After seeing one patient nearly die because he lost his job and consequent right to treatment, cardiologist George Vichas set up a free community clinic staffed by volunteers, with 39 similar set-ups across the country.
The consultant said they had even come across five cases at a maternity hospital where new-born babies were held hostage until their parents paid for their treatment. ‘We have seen an absolute collapse of the state health system,’ he said.
How did it ever come to this? And what does it means for the nation’s future in the eurozone – and the eurozone as a whole? Before the crash, Greece’s health service was inefficient, badly managed and corrupt like the rest of the public sector – yet it provided well-trained staff and one of the world’s most comprehensive healthcare systems.
But after the crisis struck and the country was ordered by international lenders to cut costs, new benefit rules and rising unemployment saw the number of Greeks without health cover soar from 500,000 to 2.5 million people.
The surging poverty and deteriorating medical care led to an increase in problems, from diabetes to depression, drug addiction, heart problems, HIV and tuberculosis. Both infant mortality and suicides are also reported to have risen sharply.
At the same time, patients migrated from the private to the public sector, adding to the state’s burden, while often they delayed seeking treatment allowing conditions to worsen because of the cost of drugs and doctors – many of whom demand under-the-counter payments.
The EU and the eurozone were projects designed to bring countries closer together.
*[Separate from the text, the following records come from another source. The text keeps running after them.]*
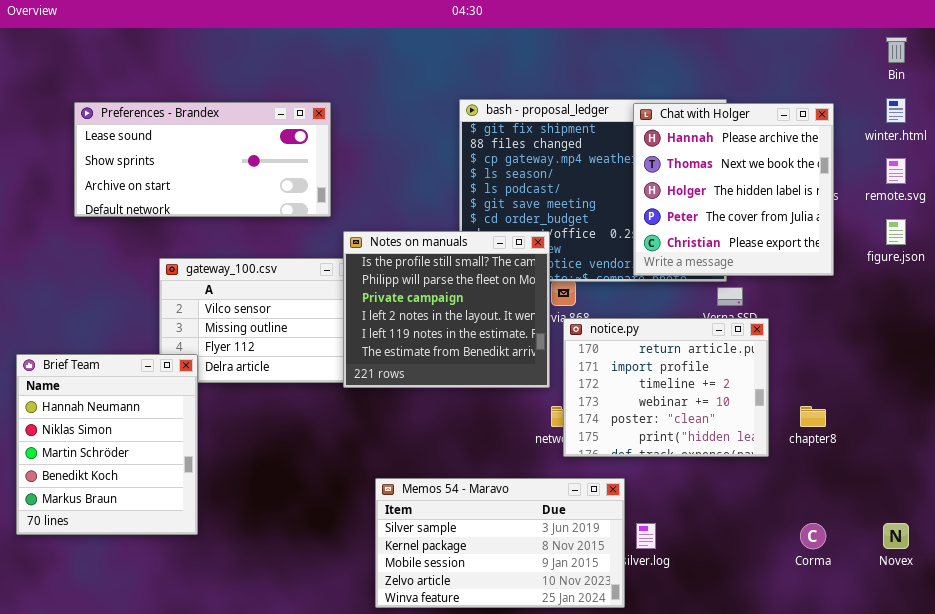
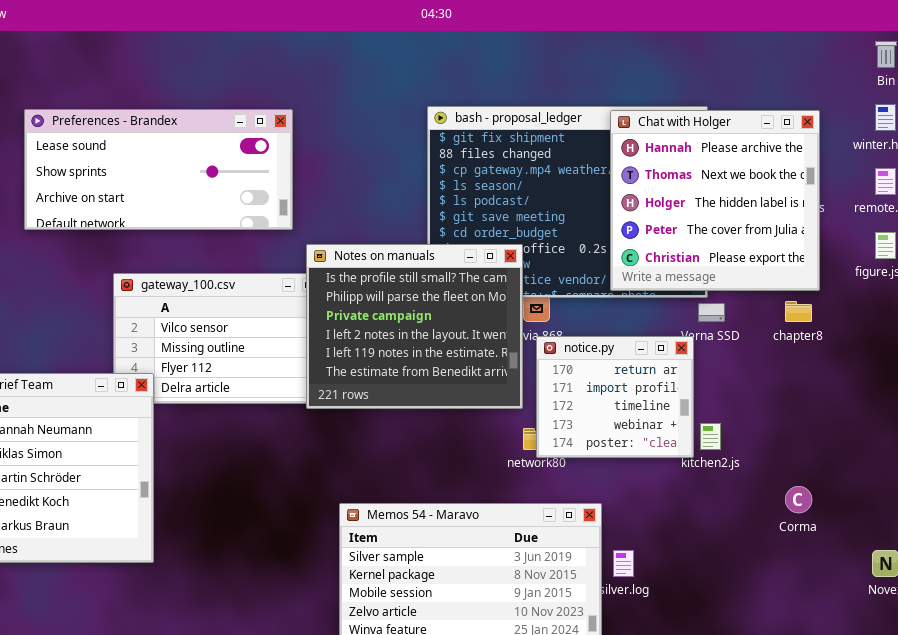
notice.py: [563,318,769,457] -> [536,336,694,458], resized
chapter8: [800,406,826,427] -> [785,301,812,322], moved
Corma: [800,523,826,549] -> [785,486,812,513], moved

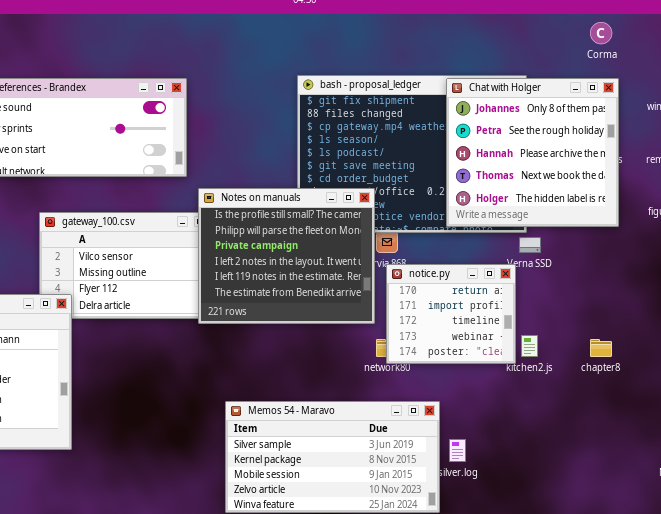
Chat with Holger: [610,110,820,291] -> [446,78,619,227], scrolled up 2 rows
chapter8: [785,301,812,322] -> [590,339,612,357], moved
Corma: [785,486,812,513] -> [590,22,612,44], moved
Instead, they have sparked poverty, decay and division.
Yet still the euro-zealots demand further austerity, while the latest set of Greek politicians seem as incapable of resolving the crisis as their hapless predecessors. The country and its blighted people are trapped between many more years of this slow stagnation or the sharp pain of euro exit. No wonder the latter increasingly seems a better bet.
It’s easy to see why a default on part – or even all – of its €320 billion debt is dreaded in Europe: It could trigger a domino effect, starting in Spain and Portugal, which could ultimately end the euro dream.
It would plunge Greece into crisis. But without debt repayments, the country runs a surplus. Outside of the euro, it would at least attract huge inward investment, its exports would soar and it could rebuild. And it could do the one thing that is the modern definition of a nation: it could begin to cure its own people of their ills.
Ultimately, what could be the rebirth of Greece may be the death of the original European dream.